■ Polecenie do ćwiczenia: Proszę wybrać spośród poniższych wierszy każdy, który zawiera słowo „black”, i przepisać go w całości. Wielkość liter ma znaczenie.

■ Dane do wykorzystania:
━━━━

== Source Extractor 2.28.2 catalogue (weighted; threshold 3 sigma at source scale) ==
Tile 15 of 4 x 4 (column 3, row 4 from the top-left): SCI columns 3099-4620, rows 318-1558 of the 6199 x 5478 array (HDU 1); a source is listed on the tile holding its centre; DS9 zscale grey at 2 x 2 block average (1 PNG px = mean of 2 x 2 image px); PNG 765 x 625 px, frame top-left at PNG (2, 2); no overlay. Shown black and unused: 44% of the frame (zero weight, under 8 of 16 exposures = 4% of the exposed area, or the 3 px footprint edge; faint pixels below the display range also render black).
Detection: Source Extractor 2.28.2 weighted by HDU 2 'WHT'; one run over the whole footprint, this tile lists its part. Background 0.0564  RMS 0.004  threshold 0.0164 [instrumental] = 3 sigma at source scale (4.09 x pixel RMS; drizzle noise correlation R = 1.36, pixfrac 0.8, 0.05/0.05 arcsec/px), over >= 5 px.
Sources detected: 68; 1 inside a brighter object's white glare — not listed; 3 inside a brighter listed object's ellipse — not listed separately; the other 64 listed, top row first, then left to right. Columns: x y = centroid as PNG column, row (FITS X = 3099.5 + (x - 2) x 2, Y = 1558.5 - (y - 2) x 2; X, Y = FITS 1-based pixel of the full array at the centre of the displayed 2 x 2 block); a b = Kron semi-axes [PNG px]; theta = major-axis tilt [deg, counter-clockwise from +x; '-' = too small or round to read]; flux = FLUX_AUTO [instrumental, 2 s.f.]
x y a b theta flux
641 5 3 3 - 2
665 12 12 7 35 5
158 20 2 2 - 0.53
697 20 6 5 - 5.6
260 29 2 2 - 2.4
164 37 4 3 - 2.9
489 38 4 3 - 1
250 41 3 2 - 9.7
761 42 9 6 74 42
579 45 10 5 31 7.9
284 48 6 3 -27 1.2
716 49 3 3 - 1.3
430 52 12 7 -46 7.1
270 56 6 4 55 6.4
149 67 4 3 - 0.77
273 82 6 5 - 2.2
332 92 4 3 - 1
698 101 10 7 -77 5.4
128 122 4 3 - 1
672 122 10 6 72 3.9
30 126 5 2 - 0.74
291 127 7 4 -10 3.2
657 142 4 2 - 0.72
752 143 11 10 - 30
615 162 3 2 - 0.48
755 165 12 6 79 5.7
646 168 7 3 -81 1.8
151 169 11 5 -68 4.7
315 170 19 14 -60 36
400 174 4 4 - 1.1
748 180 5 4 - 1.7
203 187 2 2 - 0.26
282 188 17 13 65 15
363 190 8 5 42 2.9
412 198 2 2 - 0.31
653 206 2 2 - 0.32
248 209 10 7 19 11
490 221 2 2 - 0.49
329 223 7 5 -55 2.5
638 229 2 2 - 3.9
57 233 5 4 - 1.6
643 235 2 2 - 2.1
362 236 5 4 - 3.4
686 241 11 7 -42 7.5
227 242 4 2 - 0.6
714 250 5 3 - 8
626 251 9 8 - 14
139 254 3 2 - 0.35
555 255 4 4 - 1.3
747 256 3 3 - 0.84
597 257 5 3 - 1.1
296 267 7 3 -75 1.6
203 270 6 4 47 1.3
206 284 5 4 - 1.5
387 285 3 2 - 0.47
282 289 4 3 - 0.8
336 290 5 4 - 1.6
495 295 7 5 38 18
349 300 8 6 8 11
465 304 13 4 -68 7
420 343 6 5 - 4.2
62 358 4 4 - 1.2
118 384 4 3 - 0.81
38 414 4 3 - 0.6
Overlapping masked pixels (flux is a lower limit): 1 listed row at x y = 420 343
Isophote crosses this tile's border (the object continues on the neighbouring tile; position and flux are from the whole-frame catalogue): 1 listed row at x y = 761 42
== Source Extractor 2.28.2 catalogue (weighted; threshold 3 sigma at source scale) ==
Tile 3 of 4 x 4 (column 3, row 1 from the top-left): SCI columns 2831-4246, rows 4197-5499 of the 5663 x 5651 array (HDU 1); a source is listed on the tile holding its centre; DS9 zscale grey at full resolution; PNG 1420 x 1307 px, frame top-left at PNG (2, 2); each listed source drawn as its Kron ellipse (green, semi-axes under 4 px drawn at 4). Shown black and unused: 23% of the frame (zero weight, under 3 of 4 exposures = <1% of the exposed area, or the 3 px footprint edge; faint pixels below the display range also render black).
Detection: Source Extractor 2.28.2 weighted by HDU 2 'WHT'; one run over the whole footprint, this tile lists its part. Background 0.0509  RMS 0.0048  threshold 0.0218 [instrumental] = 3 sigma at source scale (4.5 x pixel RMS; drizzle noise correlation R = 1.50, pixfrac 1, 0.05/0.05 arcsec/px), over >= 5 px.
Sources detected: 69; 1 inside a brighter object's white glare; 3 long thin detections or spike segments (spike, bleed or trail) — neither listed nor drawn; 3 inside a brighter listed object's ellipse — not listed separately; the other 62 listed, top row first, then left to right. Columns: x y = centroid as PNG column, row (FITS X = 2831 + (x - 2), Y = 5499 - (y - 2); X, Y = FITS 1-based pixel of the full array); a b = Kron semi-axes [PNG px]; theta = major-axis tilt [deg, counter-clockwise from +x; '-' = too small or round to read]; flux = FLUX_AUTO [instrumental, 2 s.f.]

━━━━

■ Poprawna odpowiedź:
Tile 15 of 4 x 4 (column 3, row 4 from the top-left): SCI columns 3099-4620, rows 318-1558 of the 6199 x 5478 array (HDU 1); a source is listed on the tile holding its centre; DS9 zscale grey at 2 x 2 block average (1 PNG px = mean of 2 x 2 image px); PNG 765 x 625 px, frame top-left at PNG (2, 2); no overlay. Shown black and unused: 44% of the frame (zero weight, under 8 of 16 exposures = 4% of the exposed area, or the 3 px footprint edge; faint pixels below the display range also render black).
Tile 3 of 4 x 4 (column 3, row 1 from the top-left): SCI columns 2831-4246, rows 4197-5499 of the 5663 x 5651 array (HDU 1); a source is listed on the tile holding its centre; DS9 zscale grey at full resolution; PNG 1420 x 1307 px, frame top-left at PNG (2, 2); each listed source drawn as its Kron ellipse (green, semi-axes under 4 px drawn at 4). Shown black and unused: 23% of the frame (zero weight, under 3 of 4 exposures = <1% of the exposed area, or the 3 px footprint edge; faint pixels below the display range also render black).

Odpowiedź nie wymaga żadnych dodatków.